A full-length cDNA of the genome of Beet black scorch virus (BBSV), isolate Ningxia, was constructed and modified by site-directed mutagenesis to permit in vitro transcription of mutant viral RNAs. Two subgenomic (sg) RNAs (sgRNA1 and sgRNA2) appeared during BBSV replication. Mutagenesis revealed that sgRNA1 transcription was initiated at G²²⁰⁹ within the P82 polymerase subunit open reading frame (ORF) and that transcription of sgRNA2 began at G²⁵²⁶ within the nested p7b/p5' ORF. Initiation-codon shifting or premature termination of translation of the three ORFs (P7a, P7b and P5') encoded by sgRNA1 indicated that each of the genes was required for localized movement, accumulation of viral RNAs and formation of local lesions on the leaves of Chenopodium amaranticolor. Microscopic observations of the distribution of green fluorescent protein fused to the N-terminal portion of the capsid protein provided additional evidence that the P7a, P7b and P5' proteins are each required for cell-to-cell movement. In contrast, elimination of sgRNA2 showed that the BBSV coat protein was not required for viral RNA accumulation or the appearance of local lesions on C. amaranticolor.

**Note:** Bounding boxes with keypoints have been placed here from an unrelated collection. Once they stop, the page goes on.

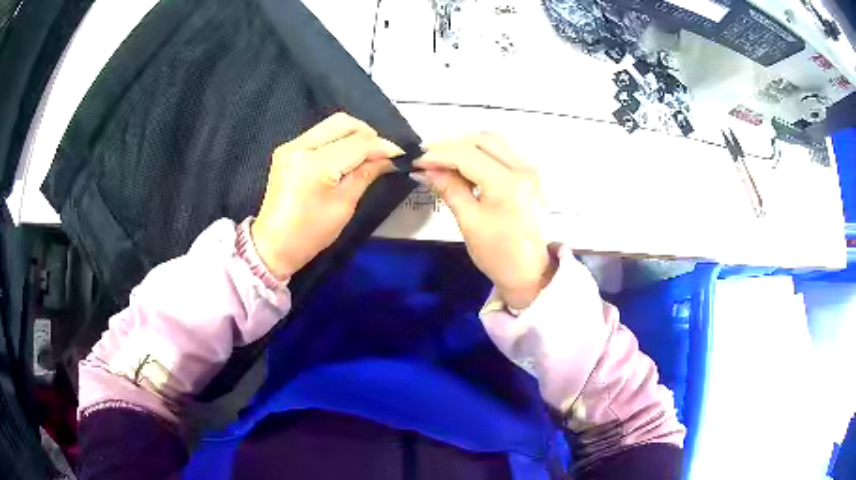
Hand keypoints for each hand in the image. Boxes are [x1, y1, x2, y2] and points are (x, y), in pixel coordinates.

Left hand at [252, 113, 402, 279]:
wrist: (273, 245)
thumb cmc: (310, 233)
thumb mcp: (344, 206)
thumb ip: (366, 174)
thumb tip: (389, 158)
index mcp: (315, 164)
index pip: (357, 143)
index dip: (382, 146)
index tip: (400, 155)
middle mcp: (300, 146)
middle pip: (343, 123)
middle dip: (368, 134)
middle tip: (381, 153)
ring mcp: (291, 146)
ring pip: (331, 125)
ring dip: (353, 135)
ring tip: (366, 154)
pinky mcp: (287, 150)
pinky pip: (319, 134)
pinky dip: (337, 140)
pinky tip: (346, 156)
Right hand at [414, 133, 555, 308]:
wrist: (530, 272)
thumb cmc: (498, 254)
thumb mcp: (469, 222)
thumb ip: (449, 189)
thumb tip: (426, 169)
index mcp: (507, 183)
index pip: (467, 154)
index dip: (438, 154)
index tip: (416, 160)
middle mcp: (523, 169)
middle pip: (483, 139)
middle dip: (452, 145)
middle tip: (428, 158)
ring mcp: (529, 170)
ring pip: (493, 143)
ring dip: (466, 147)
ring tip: (442, 161)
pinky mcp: (529, 176)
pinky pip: (501, 153)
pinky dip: (479, 154)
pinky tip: (463, 167)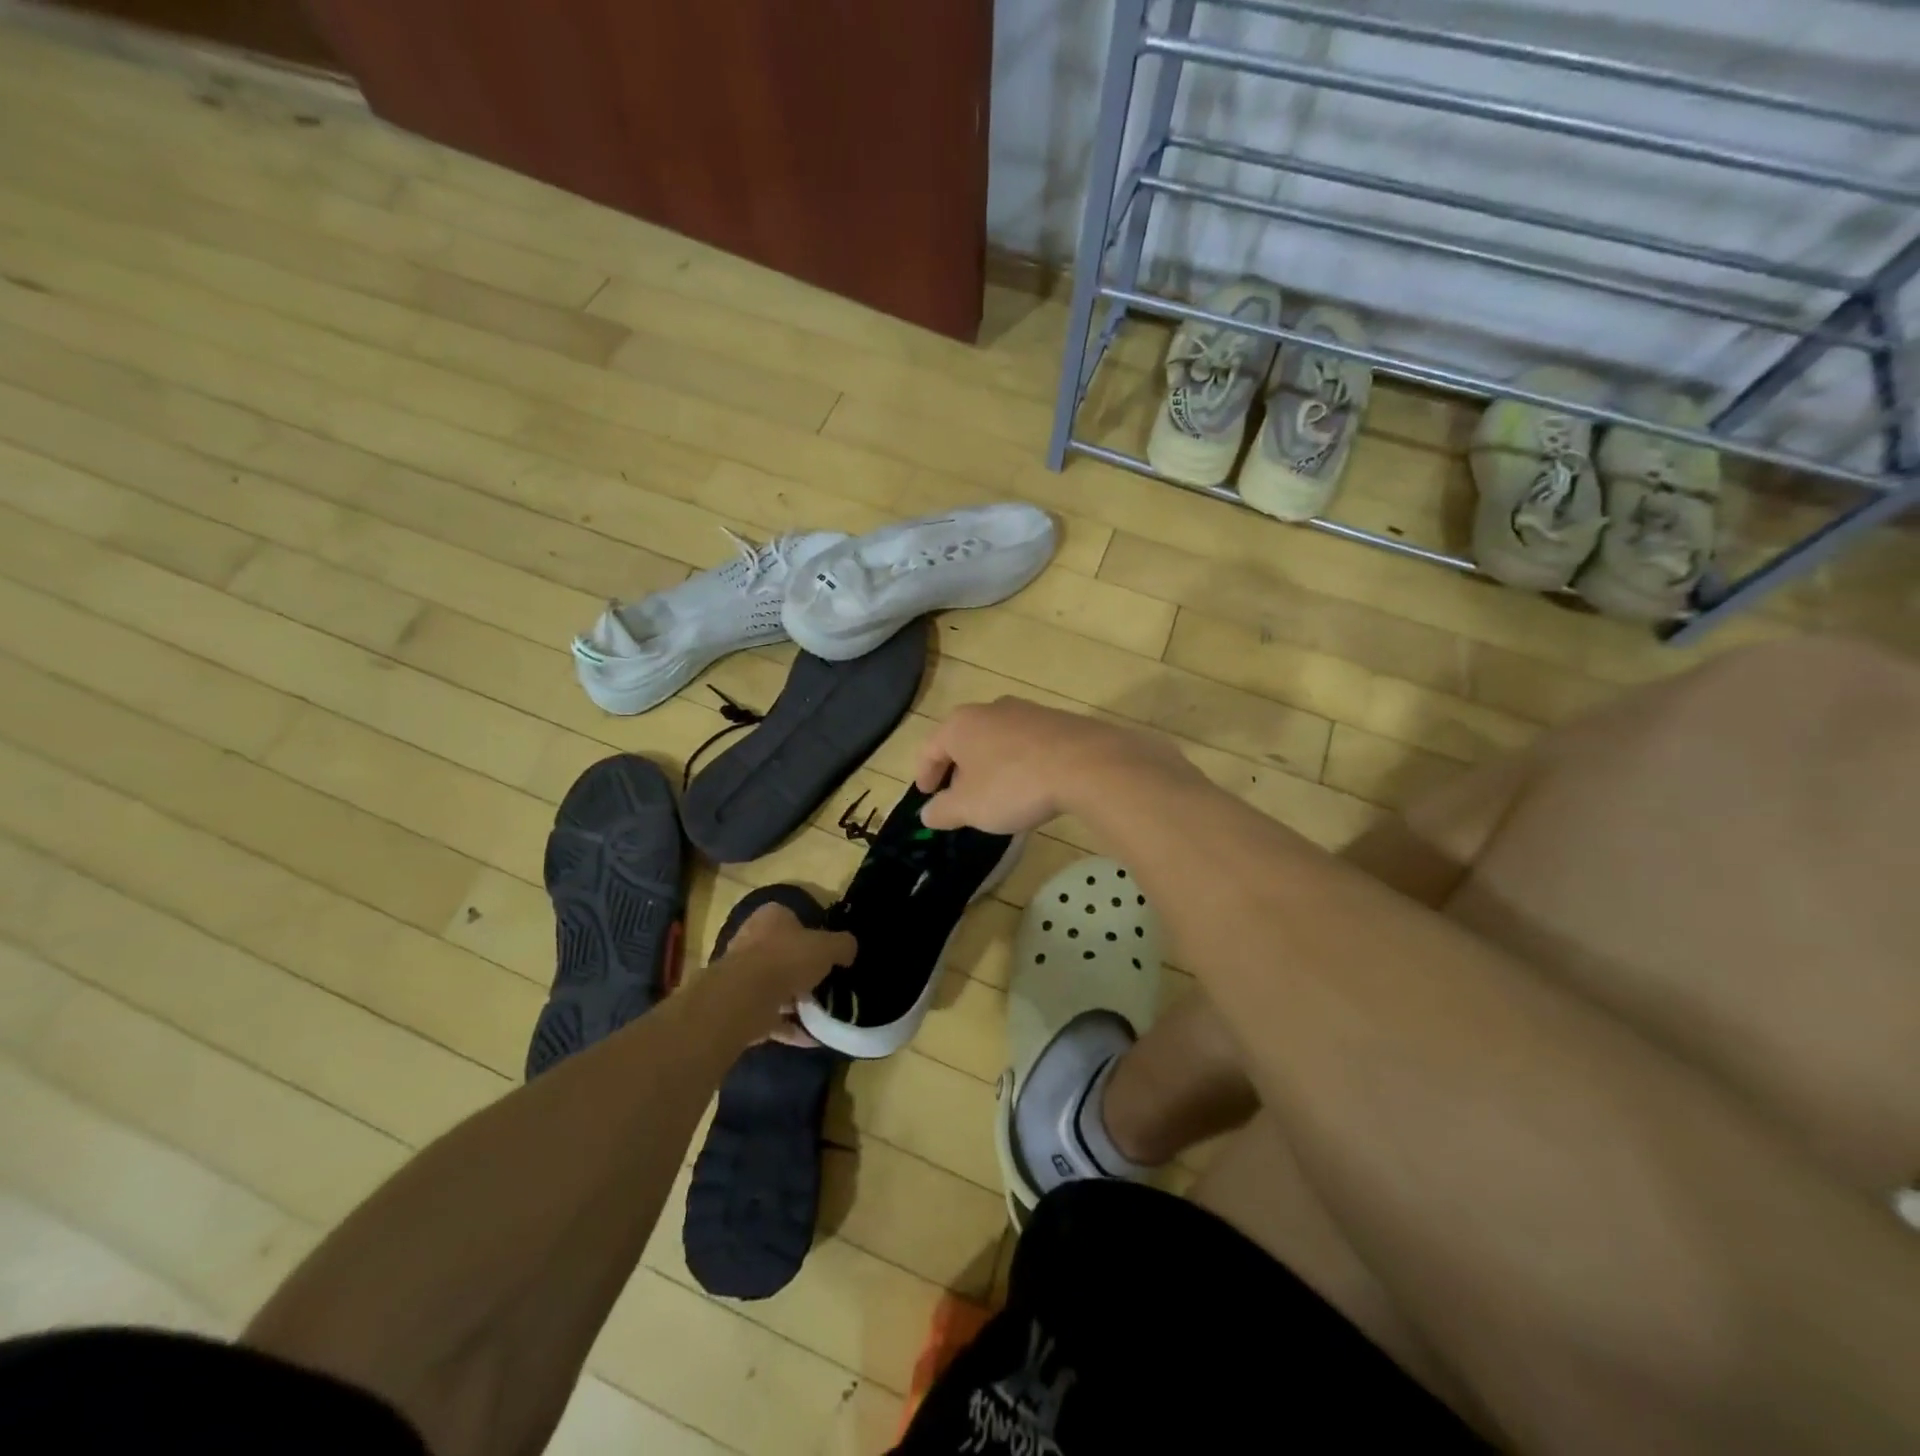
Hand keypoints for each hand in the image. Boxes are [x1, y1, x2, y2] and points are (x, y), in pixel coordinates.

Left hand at [716, 901, 853, 1047]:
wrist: (744, 999)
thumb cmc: (787, 959)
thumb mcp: (828, 946)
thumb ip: (842, 945)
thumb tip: (849, 950)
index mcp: (770, 918)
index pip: (794, 918)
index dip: (813, 933)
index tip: (829, 952)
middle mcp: (751, 941)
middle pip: (783, 954)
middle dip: (804, 970)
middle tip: (828, 983)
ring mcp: (742, 976)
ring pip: (776, 987)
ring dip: (796, 1001)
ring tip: (824, 1014)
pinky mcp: (740, 1007)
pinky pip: (771, 1017)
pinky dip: (791, 1027)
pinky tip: (813, 1038)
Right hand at [914, 697, 1175, 834]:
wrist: (1086, 764)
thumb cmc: (1014, 785)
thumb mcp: (970, 807)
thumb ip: (943, 810)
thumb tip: (928, 813)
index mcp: (961, 724)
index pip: (930, 748)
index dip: (924, 773)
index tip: (926, 794)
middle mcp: (991, 709)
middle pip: (964, 739)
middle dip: (958, 768)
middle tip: (959, 795)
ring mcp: (1028, 711)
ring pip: (997, 739)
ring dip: (990, 764)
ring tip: (995, 792)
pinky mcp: (1059, 721)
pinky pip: (1027, 744)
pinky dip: (1019, 762)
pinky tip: (1029, 784)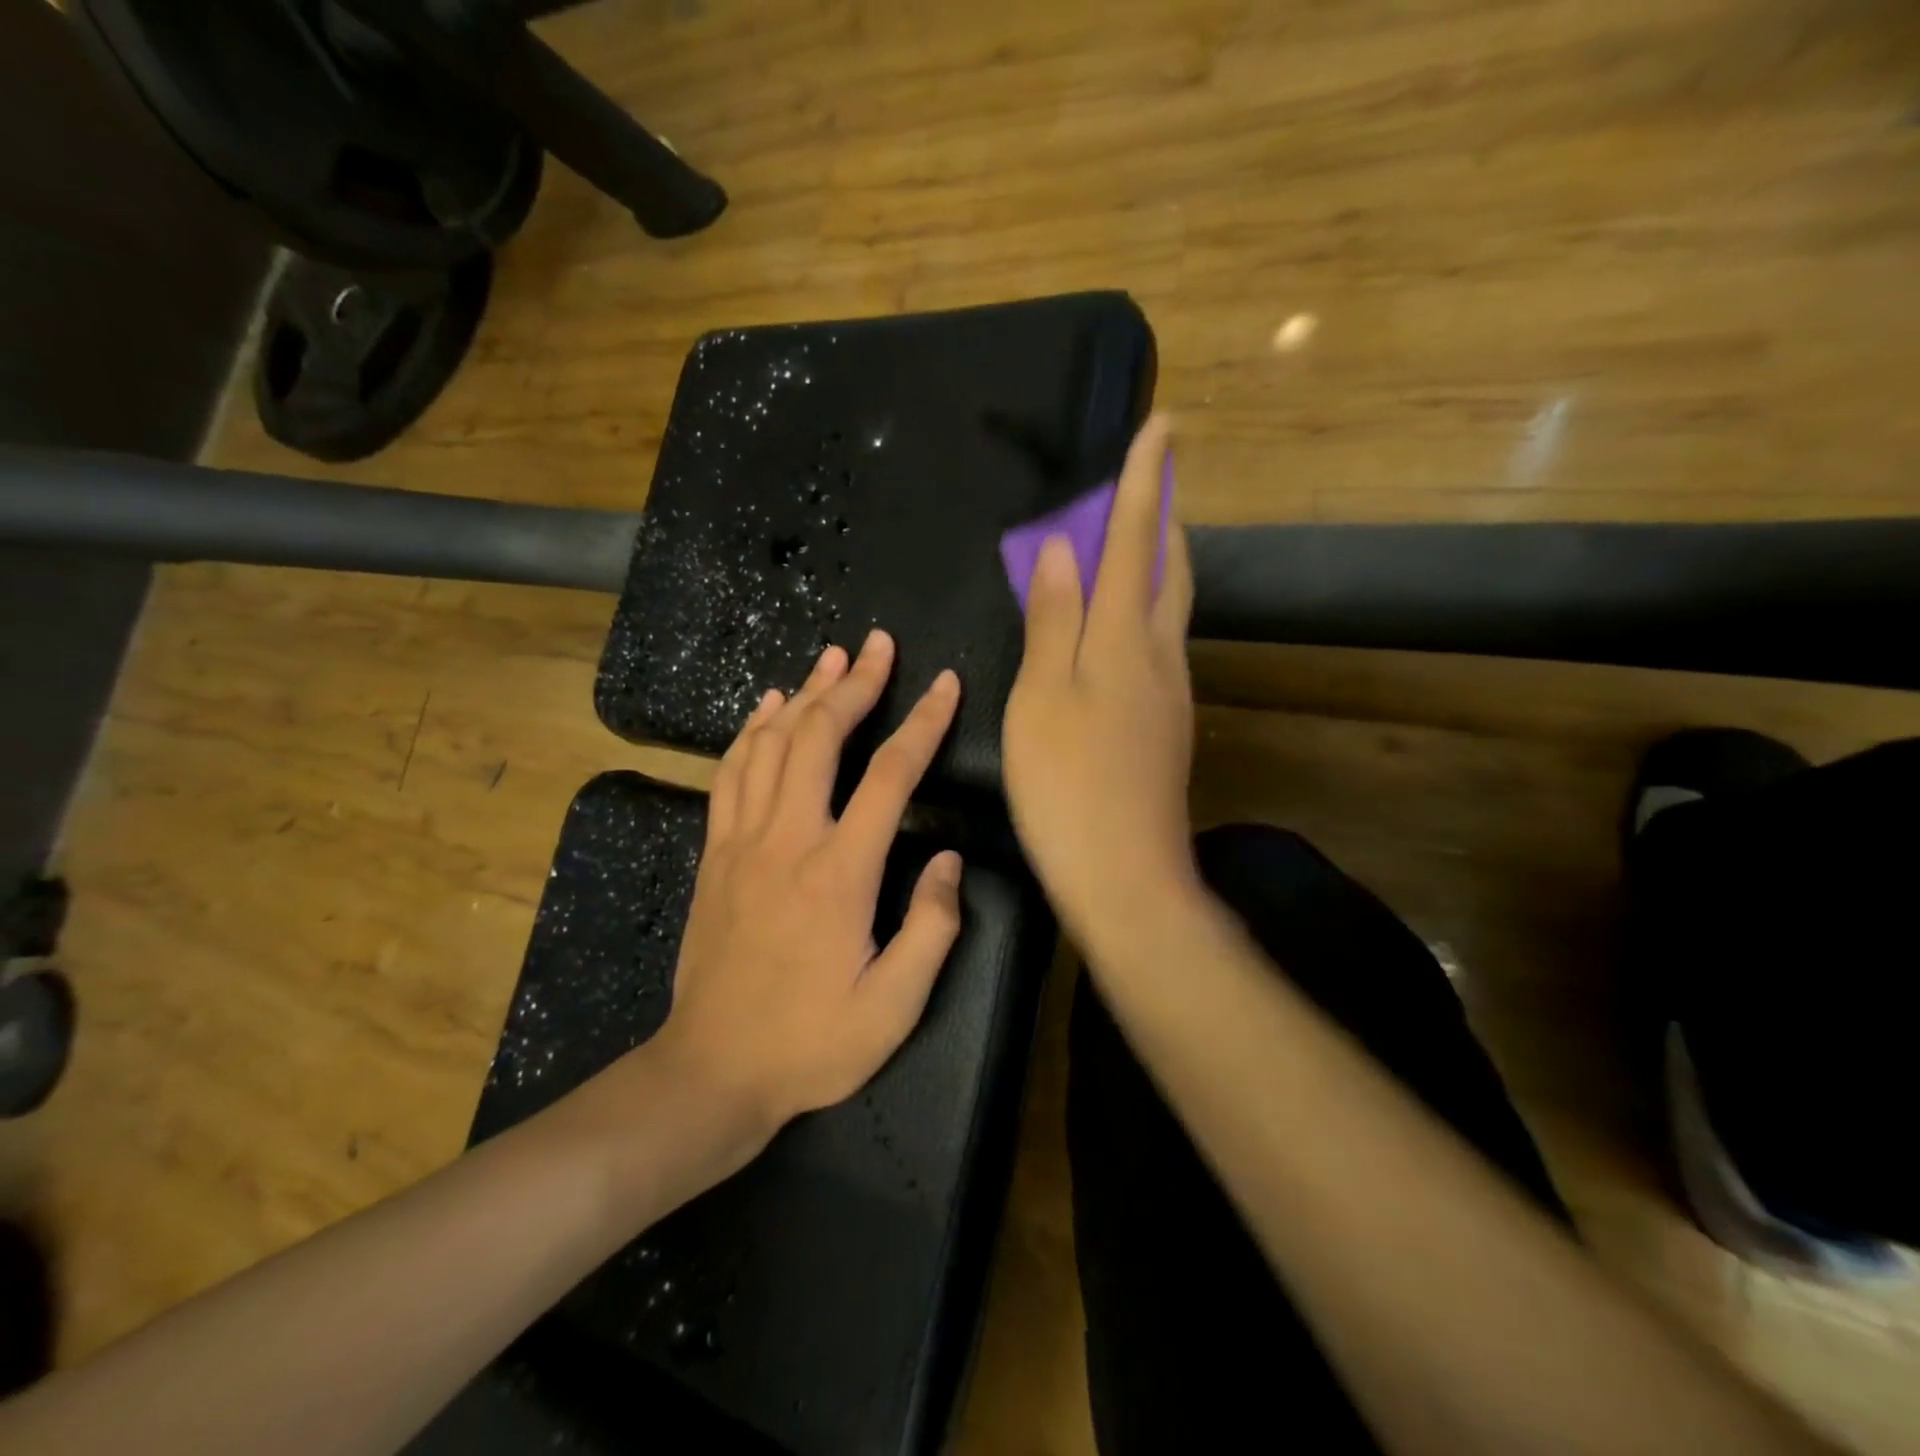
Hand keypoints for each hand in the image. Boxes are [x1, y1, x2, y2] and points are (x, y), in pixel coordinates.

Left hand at [654, 631, 964, 1133]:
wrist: (712, 1072)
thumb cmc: (811, 1044)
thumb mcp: (894, 1007)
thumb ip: (931, 928)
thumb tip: (949, 860)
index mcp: (840, 872)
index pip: (891, 775)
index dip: (924, 723)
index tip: (946, 684)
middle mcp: (788, 840)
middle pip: (820, 737)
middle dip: (854, 684)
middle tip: (878, 645)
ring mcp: (743, 842)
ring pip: (771, 744)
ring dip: (804, 694)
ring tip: (830, 658)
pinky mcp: (715, 853)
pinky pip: (731, 773)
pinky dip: (751, 731)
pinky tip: (767, 706)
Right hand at [1002, 415, 1199, 950]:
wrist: (1125, 875)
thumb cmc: (1068, 784)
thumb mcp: (1042, 696)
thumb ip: (1053, 618)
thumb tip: (1058, 547)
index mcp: (1125, 639)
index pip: (1136, 541)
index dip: (1143, 482)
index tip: (1160, 425)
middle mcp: (1160, 655)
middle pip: (1168, 568)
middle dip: (1161, 515)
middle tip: (1147, 480)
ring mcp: (1170, 692)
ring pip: (1169, 607)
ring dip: (1156, 560)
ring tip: (1131, 538)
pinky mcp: (1166, 724)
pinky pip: (1158, 642)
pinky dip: (1143, 609)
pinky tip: (1119, 624)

In addition, disruption of the small P5 ORF previously predicted by computer analysis to originate at the C terminus of the P82 ORF had no effect on disease phenotype, suggesting that this ORF may represent a cryptic, non-essential gene. These results show that BBSV has a novel cell-to-cell movement protein organization that differs in size and sequence from that of other viruses.

The GenBank/EMBL/DDBJ accession numbers for the sequences determined in this work are AF452884 (BBSV-N) and AY626780 (BBSV-X).

Details of the primers used in this study are available as supplementary material in JGV Online.

These authors contributed equally to this paper.